● **文書の一節**:
########

本発明は、ベルトの張力を自動的に適度に保つためのオートテンショナに関する。
例えば自動車エンジンの補機駆動ベルトシステムやカムシャフト駆動ベルトシステムにおいては、従来から、ベルトの張力を一定に保つための機構として、オートテンショナが採用されている。
このようなオートテンショナには、非対称なダンピング特性が要求される。すなわち、ベルトの張力が増加してベルトを緩ませる方向に可動部材(以下、アームという)が回動した場合に、アームの回動を大きく減衰させる。逆に、ベルト張力が低下してベルトを張る方向にアームが回動する場合には、アームの回動を減衰させずに、ベルト張力の減少に対して十分に追従させる。
このオートテンショナを補機駆動ベルトシステムに適用する場合は、エンジン燃焼に起因する回転変動等による摩擦伝動ベルトの滑りに起因してベルトの張力変動は比較的大きいため、アームを大きく回動させる必要がある。
これに対して、オートテンショナをカムシャフト駆動ベルトシステムに適用する場合は、ベルトシステムがかみ合い伝動であるがゆえに、エンジン燃焼に起因する回転変動やベルトの張力変動に関係なくなるため、アームをさほど大きく回動させない方がよい。そのため、例えば、ベルトの張力が増加した場合にベルトを緩ませる方向にアームが回動する際には、アームの回動を顕著に減衰させて、アームの回動を抑制させるのがよい。すなわち、カムシャフト駆動ベルトシステムに適用されるオートテンショナにあっては、クラッチ効果を顕著に発揮させるものがよい。
非対称なダンピング特性を有し、クラッチ効果を顕著に発揮させるオートテンショナとして、スプリングクラッチを備えるオートテンショナが好適であるとの着想を得た。このスプリングクラッチを用いるオートテンショナとしては、例えば特許文献1および特許文献2に開示されているものがある。

########

● **提供情報**:
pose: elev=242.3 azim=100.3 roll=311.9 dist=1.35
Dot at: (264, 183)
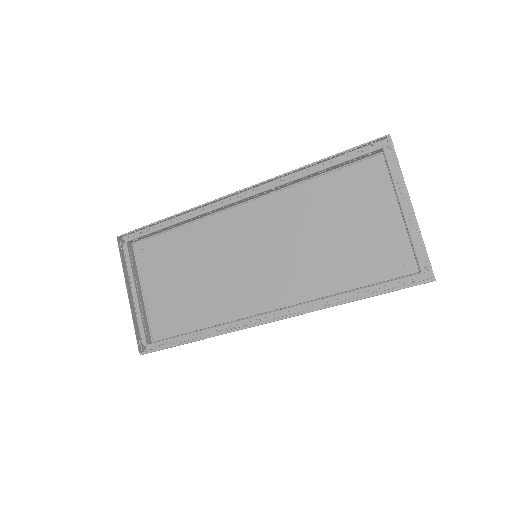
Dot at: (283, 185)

########

● **指示文**:
オートテンショナに関する文書のうち、「このオートテンショナを補機駆」から始まり「に開示されているものがある。」で終わる部分を一字一句そのまま書き写してください。

● **解答**:
このオートテンショナを補機駆動ベルトシステムに適用する場合は、エンジン燃焼に起因する回転変動等による摩擦伝動ベルトの滑りに起因してベルトの張力変動は比較的大きいため、アームを大きく回動させる必要がある。
これに対して、オートテンショナをカムシャフト駆動ベルトシステムに適用する場合は、ベルトシステムがかみ合い伝動であるがゆえに、エンジン燃焼に起因する回転変動やベルトの張力変動に関係なくなるため、アームをさほど大きく回動させない方がよい。そのため、例えば、ベルトの張力が増加した場合にベルトを緩ませる方向にアームが回動する際には、アームの回動を顕著に減衰させて、アームの回動を抑制させるのがよい。すなわち、カムシャフト駆動ベルトシステムに適用されるオートテンショナにあっては、クラッチ効果を顕著に発揮させるものがよい。
非対称なダンピング特性を有し、クラッチ効果を顕著に発揮させるオートテンショナとして、スプリングクラッチを備えるオートテンショナが好適であるとの着想を得た。このスプリングクラッチを用いるオートテンショナとしては、例えば特許文献1および特許文献2に開示されているものがある。